Question

An object is displaced from position vector ${r_1} = \left( {4i + 6j} \right)\;{\text{m}}$ under the action of a force $F = \left( {3{x^2}i + 2yj} \right)\;{\text{N}}$. Find the work done by this force.

Answer 1

The work done by the force is the same as the work to displace the object by force and the displacement of the object. Use the dot product of the force vector and position vector of the object to find the force's work. The work done by a force is the scalar quantity.
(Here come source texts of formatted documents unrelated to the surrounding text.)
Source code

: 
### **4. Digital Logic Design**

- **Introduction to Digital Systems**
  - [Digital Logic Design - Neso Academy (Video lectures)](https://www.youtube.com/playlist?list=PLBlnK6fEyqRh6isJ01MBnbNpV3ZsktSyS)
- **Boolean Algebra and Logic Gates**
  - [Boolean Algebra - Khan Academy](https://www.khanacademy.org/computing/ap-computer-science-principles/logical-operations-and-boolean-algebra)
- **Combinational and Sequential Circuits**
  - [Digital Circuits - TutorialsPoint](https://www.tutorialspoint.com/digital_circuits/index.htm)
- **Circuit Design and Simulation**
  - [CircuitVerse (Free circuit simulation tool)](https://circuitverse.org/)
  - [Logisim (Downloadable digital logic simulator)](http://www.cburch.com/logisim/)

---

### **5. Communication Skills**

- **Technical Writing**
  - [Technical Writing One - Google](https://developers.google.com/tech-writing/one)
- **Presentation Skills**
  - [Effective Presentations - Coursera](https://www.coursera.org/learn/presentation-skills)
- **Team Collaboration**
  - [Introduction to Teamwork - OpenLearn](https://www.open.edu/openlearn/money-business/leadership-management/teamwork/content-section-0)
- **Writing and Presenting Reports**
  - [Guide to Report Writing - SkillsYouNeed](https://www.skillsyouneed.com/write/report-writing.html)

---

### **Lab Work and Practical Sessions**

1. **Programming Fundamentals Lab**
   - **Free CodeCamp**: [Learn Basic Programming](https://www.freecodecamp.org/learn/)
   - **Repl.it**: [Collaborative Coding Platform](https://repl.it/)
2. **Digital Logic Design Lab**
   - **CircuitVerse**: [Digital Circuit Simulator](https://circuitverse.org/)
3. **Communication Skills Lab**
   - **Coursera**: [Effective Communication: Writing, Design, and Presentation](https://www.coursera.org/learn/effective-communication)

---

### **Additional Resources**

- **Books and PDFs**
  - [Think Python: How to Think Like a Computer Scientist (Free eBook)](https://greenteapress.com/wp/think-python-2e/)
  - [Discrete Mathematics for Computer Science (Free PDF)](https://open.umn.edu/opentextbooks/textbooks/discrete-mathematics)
Complete step by step answer:
Given, The position vector of the object is ${r_1} = \left( {4i + 6j} \right)\;{\text{m}}$, the force on the object is $F = \left( {3{x^2}i + 2yj} \right)\;{\text{N}}$.
The equation to calculate the work done by the force is,
$W = F \cdot {r_1}......\left( 1 \right)$
Substitute ${r_1} = \left( {4i + 6j} \right)\;{\text{m}}$ and $F = \left( {3{x^2}i + 2yj} \right)\;{\text{N}}$ in the equation (1).
$\Rightarrow W = \left[ {\left( {3{x^2}i + 2yj} \right)\;{\text{N}}} \right]\left[ {\left( {4i + 6j} \right)\;{\text{m}}} \right]$
$\Rightarrow W = \left( {12{x^2} + 12y} \right)\;{\text{N}} \cdot {\text{m}}$

Therefore, the work done by the force is $\left( {12{x^2} + 12y} \right)\;{\text{N}} \cdot {\text{m}}$.

Additional Information:
The product of the same unit vector components becomes one, and the product of different unit vectors becomes zero. The dot product of the two vector quantities produces a scalar quantity. The force and position of the object are vector quantity, so the work is the scalar quantity. The work done depends on the initial and final position of the object and type of force. If the force is conservative, then the work becomes path independent. If the work is non-conservative, then the work becomes path-dependent.

Note:
Be careful in calculating the dot products of force and position vector to find the work. The component of the force only along the displacement is considered to calculate the work done by the force.